Question from Paul Harvey
It is a very broad area that we want to look at around science and medical conditions, as there is a tremendous interest in Yoga as a therapy in the world today.
I would like to start by maybe getting a historical perspective on Yoga and asking questions on your understanding of it. Where do you feel that this link started between Yoga and Science? Because Yoga originally was something that was not associated with science.
It was something that was done for personal development, spiritual development, or even perhaps physical development and somewhere we seem to have made this link with science, which was predominantly something that was growing up in the West whilst at the same time Yoga was growing or has grown in India, with less connection directly with science.
So I am wondering if you could help develop this question about the link between Yoga and Science.
Response from TKV Desikachar
If we look at the history of India, for centuries and centuries for different reasons India has always fascinated the West.

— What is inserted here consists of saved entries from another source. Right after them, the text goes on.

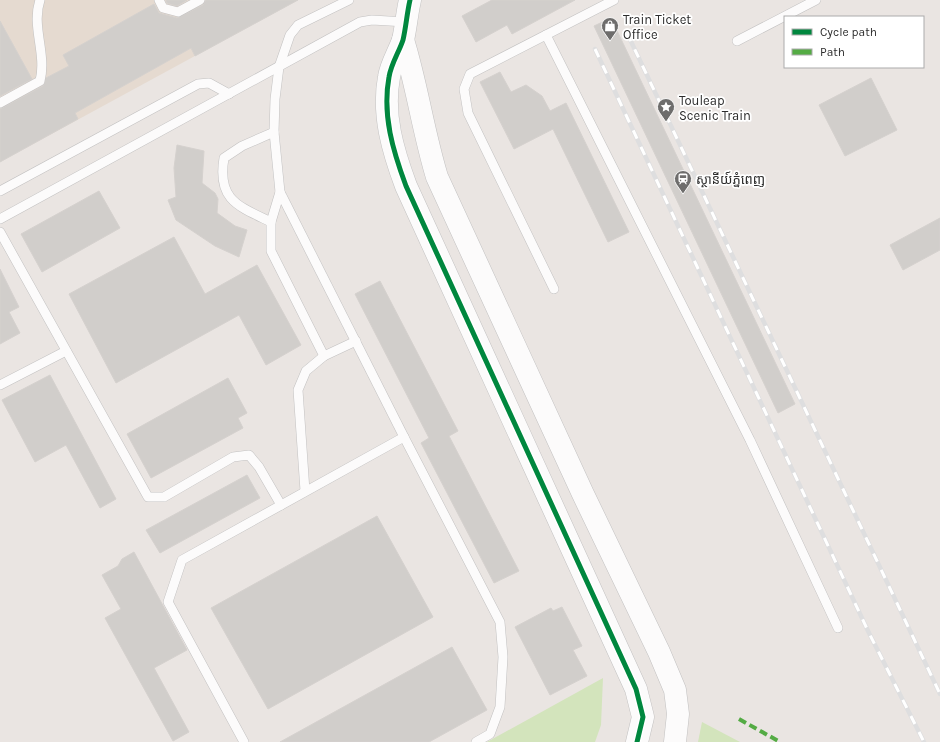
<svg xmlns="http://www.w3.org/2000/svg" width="940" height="742" viewBox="0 0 940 742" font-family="Karla,'Noto Sans Khmer',sans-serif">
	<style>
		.education { fill: #e5dad0 }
		.green { fill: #d3e4bc }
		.building { fill: #d1cecb; stroke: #d5d1ce }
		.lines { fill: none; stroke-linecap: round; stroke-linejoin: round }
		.lane-casing { stroke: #c2c1c1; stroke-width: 10 }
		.secondary-casing { stroke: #c2c1c1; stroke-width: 23 }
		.lane { stroke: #fcfbfb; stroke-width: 9 }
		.secondary { stroke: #fcfbfb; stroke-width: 22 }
		.rail-casing { stroke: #dededf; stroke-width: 4.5 }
		.rail { stroke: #fff; stroke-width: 3; stroke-dasharray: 9; stroke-linecap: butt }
		.quiet { stroke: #54ab44; stroke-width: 4; stroke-dasharray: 8 4; stroke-linecap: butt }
		.cycleway-casing { stroke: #fff; stroke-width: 8 }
		.cycleway { stroke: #00873e; stroke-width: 5 }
		.labels { text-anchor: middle; stroke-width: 3.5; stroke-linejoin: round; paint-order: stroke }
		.poi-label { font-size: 13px; fill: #2c2c2c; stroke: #fff; text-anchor: start }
	</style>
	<rect width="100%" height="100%" fill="#eae5e2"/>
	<!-- education -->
	<polygon class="education" points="0,0 298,0 0,162"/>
	<!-- green -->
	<g class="green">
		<polygon points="603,678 601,725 595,742 487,742"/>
		<polygon points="702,722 740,742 698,742"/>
	</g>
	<!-- building -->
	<g class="building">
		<polygon points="166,0 187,0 177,6 167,3"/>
		<polygon points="206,0 298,0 195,56 191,48 75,113 78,119 0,162 0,109 43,86 46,78 69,66 63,55 154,4 159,13 177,18 203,5"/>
		<polygon points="492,0 575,0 512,34 507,25 476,42 462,16"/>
		<polygon points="611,18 795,404 778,413 594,26"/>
		<polygon points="0,21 32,79 0,96"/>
		<polygon points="500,72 511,92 526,85 542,96 550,111 566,103 629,232 608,242 553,129 514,149 480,82"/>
		<polygon points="871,78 897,130 845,156 819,105"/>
		<polygon points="177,145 204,151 202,183 215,193 218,199 217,213 235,226 247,230 239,257 215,246 176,220 168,200 176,197 174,168"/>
		<polygon points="99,191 120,228 42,272 21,234"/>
		<polygon points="940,218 940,250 903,270 890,245"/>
		<polygon points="174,237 205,294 257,265 301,345 266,365 239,315 116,383 69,294"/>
		<polygon points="0,269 19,307 9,312 20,333 0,344"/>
		<polygon points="380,281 458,431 449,436 519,571 494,583 421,443 429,438 355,294"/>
		<polygon points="50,375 116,499 100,508 66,445 35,462 2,400"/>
		<polygon points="228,378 247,413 238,418 243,428 151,478 127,434"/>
		<polygon points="247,475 260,498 160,553 146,530"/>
		<polygon points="377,516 433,617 268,709 211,608"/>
		<polygon points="134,552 187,650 154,668 189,732 173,741 105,618 121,609 102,575 118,566 122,559"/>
		<polygon points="562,607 582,646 573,650 587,676 550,695 515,627 551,608 553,611"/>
		<polygon points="452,647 487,710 429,742 280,742"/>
	</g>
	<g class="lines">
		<defs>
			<g id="lane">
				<polyline points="159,0 163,8 178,12 200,0"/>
				<polyline points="546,35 750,440 838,628"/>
				<polyline points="737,41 816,0"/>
				<path d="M0,103L40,81C47,54 31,26 40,0"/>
				<polyline points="0,191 198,84 209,83 229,94"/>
				<polyline points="280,192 404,437"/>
				<polyline points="0,219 360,22 372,20 406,22"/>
				<path d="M271,222C238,206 217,200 224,158L242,146L274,132"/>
				<polyline points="0,232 148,497 164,497 233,457 249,455 259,467 281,505"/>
				<polyline points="554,289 468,113 464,89 470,74 614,0"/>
				<polyline points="324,356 271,251 271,222 280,192 274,132 275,99 279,67 290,35 298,25 349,0"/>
				<polyline points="0,385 66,351"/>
				<polyline points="305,491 298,390 306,371 324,356 356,341"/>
				<polyline points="244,742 168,602 182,560 404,437 500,622 503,657 500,707 490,734 476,742"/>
			</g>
			<g id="secondary">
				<path d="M410,0C407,13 406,27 403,40C399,52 391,64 389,77C382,115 393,151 406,186L636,689L643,717L637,742"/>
				<path d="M403,40C417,85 423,131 437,177L583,494L659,652L675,690L678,714L675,742"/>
			</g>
		</defs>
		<!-- lane casing -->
		<use href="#lane" class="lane-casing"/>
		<!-- secondary casing -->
		<use href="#secondary" class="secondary-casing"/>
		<!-- lane -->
		<use href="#lane" class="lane"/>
		<!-- secondary -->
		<use href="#secondary" class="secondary"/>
		<defs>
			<g id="rail">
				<polyline points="627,33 940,694"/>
				<polyline points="595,49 869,633 924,742"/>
			</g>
		</defs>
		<!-- rail casing -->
		<use href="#rail" class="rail-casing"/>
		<!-- rail -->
		<use href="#rail" class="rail"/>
		<!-- quiet -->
		<polyline class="quiet" points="739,719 780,742"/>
		<defs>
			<path id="cycleway" d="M410,0C407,13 406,27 403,40C399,52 391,64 389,77C382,115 393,151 406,186L636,689L643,717L637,742"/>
		</defs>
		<!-- cycleway casing -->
		<use href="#cycleway" class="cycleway-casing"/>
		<!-- cycleway -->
		<use href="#cycleway" class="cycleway"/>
	</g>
	<!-- icons -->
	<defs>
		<symbol id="shop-pin" viewBox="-11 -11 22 30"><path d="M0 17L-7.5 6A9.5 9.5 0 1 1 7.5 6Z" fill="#6e6d6c" stroke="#fff"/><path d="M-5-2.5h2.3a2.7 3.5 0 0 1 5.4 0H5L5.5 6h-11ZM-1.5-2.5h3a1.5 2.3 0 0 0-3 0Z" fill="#fff"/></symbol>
		<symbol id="sight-pin" viewBox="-11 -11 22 30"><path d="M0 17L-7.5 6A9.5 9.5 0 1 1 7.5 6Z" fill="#6e6d6c" stroke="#fff"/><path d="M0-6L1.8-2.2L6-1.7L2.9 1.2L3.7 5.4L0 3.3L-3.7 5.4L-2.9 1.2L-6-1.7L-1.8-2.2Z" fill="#fff"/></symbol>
		<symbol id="station-pin" viewBox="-11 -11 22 30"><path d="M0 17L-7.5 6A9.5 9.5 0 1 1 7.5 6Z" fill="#6e6d6c" stroke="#fff"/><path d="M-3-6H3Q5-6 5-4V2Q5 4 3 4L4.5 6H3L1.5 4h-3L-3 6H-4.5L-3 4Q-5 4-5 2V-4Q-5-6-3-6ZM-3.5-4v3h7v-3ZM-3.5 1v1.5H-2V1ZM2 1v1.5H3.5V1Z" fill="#fff"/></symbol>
	</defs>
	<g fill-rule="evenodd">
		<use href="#shop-pin" x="600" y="16" width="20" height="27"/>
		<use href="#sight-pin" x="656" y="97" width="20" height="27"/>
		<use href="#station-pin" x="673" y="169" width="20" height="27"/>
	</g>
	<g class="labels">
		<!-- poi labels -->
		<g class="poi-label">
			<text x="623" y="24">Train Ticket<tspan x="623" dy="15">Office</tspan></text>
			<text x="679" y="105">Touleap<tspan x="679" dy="15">Scenic Train</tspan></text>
			<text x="696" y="184">ស្ថានីយ៍ភ្នំពេញ</text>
		</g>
	</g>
	<!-- legend -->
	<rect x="784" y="16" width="140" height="52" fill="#ffffff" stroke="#ababab"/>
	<rect x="792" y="29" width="20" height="6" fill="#00873e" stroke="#ababab"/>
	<text x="820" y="36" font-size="12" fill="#2c2c2c">Cycle path</text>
	<rect x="792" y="49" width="20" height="6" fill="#54ab44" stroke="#ababab"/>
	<text x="820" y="56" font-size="12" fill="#2c2c2c">Path</text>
</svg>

More people have travelled to India from the West than from other parts because the Chinese could not come because of the mountains. There has been silk; there has been a lot of mix about India’s great history; also many conquerors came.
Through these travels people from the West, which is the source of modern science, heard about many things that are happening. Among the things that they came to know about were some of what we call the ‘feats’ of Yogis. In fact long, long ago Yoga was linked only to all these feats, levitation, flying, etc.
In the beginning of the 19th Century, there was an observation made during the time of the great King, Ranjit Singh in the Punjab, which fascinated some of the travellers of the West. There was a Yogi who was kept in a box and buried underground. He was there for a number of days and he did not die. This has been a great fascination for the west, so the curiosity about Yogis increased because science seems to always talk as if it knows all the answers but when these people of science saw these things it was difficult for them to explain how somebody can live underground with very little air at all. In those days it was almost like a fashion for these Yogis to express their powers by these achievements.
This is how the interest of Western science in Yoga came, because of the interest the West always had in India. Then recently, because of the interaction between East and West because of the British and French advances, more and more medical people became interested in this extraordinary experience that Yogis could express.
Take my own father’s example. A couple of doctors from France came in the 1930s because they were interested in knowing the power of Yogis to control the autonomic system, like the heartbeat for example. My father, through his Yoga practise, demonstrated his ability to change his heart function, as they could evaluate, at his will to the extent that he even demonstrated before doctors how he could stop his heartbeat even for a few minutes. A lot of people thought he was dead, but he was not dead, so this is how the first medicine in Yoga started, not because it was that Yogis were fit or physically strong but because they were able to exhibit certain things that normally human beings could not do.
It is a part of Yoga and if you look at the Yoga Sūtra of Patañjali, there is one complete section, the Third Chapter, which talks about the power of the mind over the body. How a person who has mastered the mind can do what other human beings cannot, whether in terms of understanding and in terms of power it is almost like magic, they call it Siddhi.
So this is the initial relationship between Science and Yoga.
– Extract from Interview with TKV Desikachar by Paul Harvey in 2000
on ‘Science, Medical Conditions and Yoga as a Therapy’.